Why is it interesting?
I know I said in the last post that fluid dynamics is always interesting, but chaos theory knocks FD into a trumpet of infinite surface area.
I love chaos theory’s origin story (the whole Lorenz/butterfly affair, one of the stories my Uncle Bill told me that set me on a mathematical course). The thing is, I’m not certain Lorenz got there first.
It’s a bit hard to pin down the birthdate of the butterfly – I haven’t got any better than “the winter of 1961” and a suggestion that this means the winter at the end of 1961; Ueda recorded the output of a numerical simulation with chaotic solution in late November 1961. His plot is kept at the Brookhaven National Laboratory in the US, and is regarded as the oldest existing chaotic data.
Who is Yoshisuke Ueda?
Yoshisuke Ueda was born in Kobe, Japan in 1936. He studied at Kyoto University, gaining a Bachelor’s degree in 1959, a Master’s in 1961 and a PhD in 1965. He became a full professor in 1985.
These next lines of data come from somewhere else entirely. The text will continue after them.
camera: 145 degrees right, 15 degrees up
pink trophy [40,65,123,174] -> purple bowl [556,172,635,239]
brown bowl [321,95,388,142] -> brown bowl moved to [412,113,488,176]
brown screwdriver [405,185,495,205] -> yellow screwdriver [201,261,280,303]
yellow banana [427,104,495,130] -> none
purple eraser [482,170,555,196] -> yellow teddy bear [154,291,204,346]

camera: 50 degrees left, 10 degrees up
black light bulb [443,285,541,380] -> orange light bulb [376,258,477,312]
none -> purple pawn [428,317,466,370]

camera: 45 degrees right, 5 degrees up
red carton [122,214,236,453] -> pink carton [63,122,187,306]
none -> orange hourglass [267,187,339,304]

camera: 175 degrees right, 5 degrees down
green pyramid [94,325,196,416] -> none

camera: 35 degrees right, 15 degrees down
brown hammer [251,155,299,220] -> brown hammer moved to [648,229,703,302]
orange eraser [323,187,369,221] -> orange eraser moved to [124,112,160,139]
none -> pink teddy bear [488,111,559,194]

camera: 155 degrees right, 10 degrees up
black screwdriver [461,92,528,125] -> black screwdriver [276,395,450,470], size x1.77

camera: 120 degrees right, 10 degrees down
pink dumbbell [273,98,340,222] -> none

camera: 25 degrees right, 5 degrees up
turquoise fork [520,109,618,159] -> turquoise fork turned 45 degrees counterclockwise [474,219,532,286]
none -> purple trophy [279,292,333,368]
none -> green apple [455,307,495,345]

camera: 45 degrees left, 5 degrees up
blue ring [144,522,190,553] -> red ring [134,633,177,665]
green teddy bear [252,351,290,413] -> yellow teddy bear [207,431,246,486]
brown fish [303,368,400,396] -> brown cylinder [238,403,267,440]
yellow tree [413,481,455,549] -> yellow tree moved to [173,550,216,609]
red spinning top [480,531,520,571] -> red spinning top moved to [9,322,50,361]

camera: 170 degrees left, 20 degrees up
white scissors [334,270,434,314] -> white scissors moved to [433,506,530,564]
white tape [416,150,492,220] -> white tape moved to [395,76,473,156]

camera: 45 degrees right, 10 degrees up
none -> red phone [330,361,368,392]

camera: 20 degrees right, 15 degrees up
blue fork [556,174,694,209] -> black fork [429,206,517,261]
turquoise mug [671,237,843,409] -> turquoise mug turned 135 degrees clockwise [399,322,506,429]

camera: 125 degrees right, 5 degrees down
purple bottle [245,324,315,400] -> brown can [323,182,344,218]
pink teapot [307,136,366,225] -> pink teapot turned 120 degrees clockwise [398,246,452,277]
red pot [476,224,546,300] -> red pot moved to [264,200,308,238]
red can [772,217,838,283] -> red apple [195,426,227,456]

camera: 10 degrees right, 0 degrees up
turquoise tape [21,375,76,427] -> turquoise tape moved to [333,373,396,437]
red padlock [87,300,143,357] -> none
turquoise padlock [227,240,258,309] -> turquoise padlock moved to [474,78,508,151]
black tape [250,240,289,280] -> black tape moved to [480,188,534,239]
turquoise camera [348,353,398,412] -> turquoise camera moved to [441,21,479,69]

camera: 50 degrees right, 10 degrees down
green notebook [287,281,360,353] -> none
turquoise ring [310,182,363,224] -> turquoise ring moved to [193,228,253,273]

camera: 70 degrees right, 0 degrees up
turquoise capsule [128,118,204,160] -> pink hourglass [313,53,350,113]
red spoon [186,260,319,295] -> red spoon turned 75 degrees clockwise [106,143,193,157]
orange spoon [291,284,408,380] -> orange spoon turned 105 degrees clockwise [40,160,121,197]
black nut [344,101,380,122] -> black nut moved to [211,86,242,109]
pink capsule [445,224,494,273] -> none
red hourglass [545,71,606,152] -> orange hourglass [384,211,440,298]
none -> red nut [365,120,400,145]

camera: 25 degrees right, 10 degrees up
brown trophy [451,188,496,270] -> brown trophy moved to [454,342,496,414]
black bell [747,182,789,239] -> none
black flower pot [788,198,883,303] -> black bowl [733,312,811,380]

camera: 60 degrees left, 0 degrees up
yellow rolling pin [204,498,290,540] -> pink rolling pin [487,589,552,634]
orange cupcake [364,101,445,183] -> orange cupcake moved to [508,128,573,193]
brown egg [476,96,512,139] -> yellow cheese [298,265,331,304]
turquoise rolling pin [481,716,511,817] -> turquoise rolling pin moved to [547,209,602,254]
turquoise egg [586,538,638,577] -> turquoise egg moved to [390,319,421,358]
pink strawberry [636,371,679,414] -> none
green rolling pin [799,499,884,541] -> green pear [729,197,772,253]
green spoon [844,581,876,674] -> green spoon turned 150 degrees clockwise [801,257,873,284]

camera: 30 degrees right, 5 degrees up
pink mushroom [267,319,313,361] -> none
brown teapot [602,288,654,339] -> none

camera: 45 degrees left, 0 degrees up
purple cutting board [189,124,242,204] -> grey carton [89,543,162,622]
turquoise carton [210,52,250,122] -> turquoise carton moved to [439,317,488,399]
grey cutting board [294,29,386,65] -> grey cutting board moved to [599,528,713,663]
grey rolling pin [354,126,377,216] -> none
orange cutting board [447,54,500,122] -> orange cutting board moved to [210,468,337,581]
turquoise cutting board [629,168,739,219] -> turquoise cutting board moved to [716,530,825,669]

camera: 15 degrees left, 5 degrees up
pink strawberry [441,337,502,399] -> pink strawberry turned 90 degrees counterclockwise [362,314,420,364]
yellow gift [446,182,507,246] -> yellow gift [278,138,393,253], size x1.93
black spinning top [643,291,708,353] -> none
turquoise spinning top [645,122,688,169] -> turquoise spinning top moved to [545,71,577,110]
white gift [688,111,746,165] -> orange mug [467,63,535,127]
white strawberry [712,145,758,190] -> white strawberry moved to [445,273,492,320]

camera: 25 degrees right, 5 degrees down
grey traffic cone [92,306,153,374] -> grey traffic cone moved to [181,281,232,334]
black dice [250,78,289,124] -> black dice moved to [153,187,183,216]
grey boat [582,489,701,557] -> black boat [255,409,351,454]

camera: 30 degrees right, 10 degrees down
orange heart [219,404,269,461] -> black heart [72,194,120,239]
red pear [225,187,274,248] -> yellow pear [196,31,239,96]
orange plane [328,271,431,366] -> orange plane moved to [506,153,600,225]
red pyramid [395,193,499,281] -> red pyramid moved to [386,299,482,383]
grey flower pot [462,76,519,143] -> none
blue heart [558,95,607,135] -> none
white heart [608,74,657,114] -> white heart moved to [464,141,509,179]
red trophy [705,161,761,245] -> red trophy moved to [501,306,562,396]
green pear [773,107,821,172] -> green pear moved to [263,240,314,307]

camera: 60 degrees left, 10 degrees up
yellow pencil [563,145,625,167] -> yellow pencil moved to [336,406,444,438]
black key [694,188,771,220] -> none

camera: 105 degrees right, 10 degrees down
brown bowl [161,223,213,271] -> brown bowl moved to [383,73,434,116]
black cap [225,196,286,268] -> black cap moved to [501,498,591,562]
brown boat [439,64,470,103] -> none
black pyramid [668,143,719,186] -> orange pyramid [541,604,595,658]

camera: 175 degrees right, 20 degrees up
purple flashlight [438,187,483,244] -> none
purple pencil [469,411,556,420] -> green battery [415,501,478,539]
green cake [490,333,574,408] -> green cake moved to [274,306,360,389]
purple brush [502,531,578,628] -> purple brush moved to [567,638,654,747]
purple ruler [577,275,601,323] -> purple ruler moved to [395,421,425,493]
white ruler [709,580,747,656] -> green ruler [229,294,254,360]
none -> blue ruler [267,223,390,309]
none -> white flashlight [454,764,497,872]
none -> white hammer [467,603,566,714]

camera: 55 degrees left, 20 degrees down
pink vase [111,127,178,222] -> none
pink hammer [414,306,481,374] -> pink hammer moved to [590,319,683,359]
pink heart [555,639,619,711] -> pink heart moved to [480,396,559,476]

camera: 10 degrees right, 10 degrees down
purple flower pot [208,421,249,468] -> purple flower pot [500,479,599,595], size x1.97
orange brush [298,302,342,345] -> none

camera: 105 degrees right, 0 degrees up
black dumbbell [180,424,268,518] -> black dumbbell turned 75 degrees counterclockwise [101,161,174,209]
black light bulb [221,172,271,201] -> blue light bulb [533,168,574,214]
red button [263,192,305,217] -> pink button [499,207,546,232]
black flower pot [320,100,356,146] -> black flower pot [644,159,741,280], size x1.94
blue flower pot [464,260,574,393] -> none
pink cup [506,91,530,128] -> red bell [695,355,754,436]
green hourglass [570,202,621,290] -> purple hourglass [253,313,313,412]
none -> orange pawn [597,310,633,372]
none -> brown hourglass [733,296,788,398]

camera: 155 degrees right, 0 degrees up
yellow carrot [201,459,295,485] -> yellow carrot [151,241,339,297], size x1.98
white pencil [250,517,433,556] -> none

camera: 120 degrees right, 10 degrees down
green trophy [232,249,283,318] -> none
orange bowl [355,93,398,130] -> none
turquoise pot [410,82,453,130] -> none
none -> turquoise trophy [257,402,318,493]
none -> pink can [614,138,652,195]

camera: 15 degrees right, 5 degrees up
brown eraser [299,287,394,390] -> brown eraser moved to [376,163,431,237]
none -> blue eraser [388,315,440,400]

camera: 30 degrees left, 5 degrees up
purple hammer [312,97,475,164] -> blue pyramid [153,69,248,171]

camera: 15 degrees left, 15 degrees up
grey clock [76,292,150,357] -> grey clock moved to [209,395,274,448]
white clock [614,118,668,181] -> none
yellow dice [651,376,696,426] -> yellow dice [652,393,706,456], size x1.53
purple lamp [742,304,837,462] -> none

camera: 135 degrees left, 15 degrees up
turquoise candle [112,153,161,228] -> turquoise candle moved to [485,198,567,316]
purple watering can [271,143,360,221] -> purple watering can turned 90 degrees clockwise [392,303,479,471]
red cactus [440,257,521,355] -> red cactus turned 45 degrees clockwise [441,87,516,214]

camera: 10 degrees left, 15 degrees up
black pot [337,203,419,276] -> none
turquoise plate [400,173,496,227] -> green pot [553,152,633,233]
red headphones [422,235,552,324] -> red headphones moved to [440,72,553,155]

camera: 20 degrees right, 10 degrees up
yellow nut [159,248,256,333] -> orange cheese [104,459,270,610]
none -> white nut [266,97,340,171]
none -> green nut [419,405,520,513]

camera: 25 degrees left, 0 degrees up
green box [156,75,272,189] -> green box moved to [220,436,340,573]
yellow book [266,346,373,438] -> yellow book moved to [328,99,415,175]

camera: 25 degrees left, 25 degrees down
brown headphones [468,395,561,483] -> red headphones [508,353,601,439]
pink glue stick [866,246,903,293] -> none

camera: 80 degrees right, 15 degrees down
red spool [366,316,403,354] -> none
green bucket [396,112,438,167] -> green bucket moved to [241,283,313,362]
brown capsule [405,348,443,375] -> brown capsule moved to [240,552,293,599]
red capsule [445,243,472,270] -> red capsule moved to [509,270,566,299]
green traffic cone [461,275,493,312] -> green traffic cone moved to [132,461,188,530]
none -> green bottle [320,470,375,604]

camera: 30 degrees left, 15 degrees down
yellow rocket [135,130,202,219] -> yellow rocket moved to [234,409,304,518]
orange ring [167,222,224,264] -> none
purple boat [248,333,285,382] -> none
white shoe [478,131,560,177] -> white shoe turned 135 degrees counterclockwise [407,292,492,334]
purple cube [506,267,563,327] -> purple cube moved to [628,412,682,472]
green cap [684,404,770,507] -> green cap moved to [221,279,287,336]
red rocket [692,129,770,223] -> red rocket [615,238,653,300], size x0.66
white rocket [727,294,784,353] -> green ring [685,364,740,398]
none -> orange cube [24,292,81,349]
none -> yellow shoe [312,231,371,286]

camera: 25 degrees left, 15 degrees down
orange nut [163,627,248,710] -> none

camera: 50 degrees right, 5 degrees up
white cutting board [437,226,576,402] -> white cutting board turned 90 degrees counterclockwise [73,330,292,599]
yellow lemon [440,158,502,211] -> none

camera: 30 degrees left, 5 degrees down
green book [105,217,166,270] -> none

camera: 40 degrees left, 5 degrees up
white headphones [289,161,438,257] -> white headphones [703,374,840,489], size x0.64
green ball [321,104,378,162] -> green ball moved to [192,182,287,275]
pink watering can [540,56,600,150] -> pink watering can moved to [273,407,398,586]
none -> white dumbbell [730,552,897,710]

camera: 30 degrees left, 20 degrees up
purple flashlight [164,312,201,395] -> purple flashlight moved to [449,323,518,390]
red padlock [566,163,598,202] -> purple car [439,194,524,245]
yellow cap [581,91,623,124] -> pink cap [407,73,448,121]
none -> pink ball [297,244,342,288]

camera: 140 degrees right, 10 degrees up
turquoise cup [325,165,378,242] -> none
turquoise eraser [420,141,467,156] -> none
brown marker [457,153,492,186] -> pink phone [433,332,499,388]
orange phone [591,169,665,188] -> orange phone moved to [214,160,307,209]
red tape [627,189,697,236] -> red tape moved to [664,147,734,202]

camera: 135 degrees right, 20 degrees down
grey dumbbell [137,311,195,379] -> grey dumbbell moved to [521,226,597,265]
(Reference: Kehui Sun, A Di-li Duo Li-kun, Yanqing Dong, Huihai Wang, and Ke Zhong; Multiple Coexisting Attractors and Hysteresis in the Generalized Ueda Oscillator; Mathematical Problems in Engineering 2013. http://dx.doi.org/10.1155/2013/256092)
* Edited 2022-10-10 to add missing image and reference thereto. Thanks, Andrew!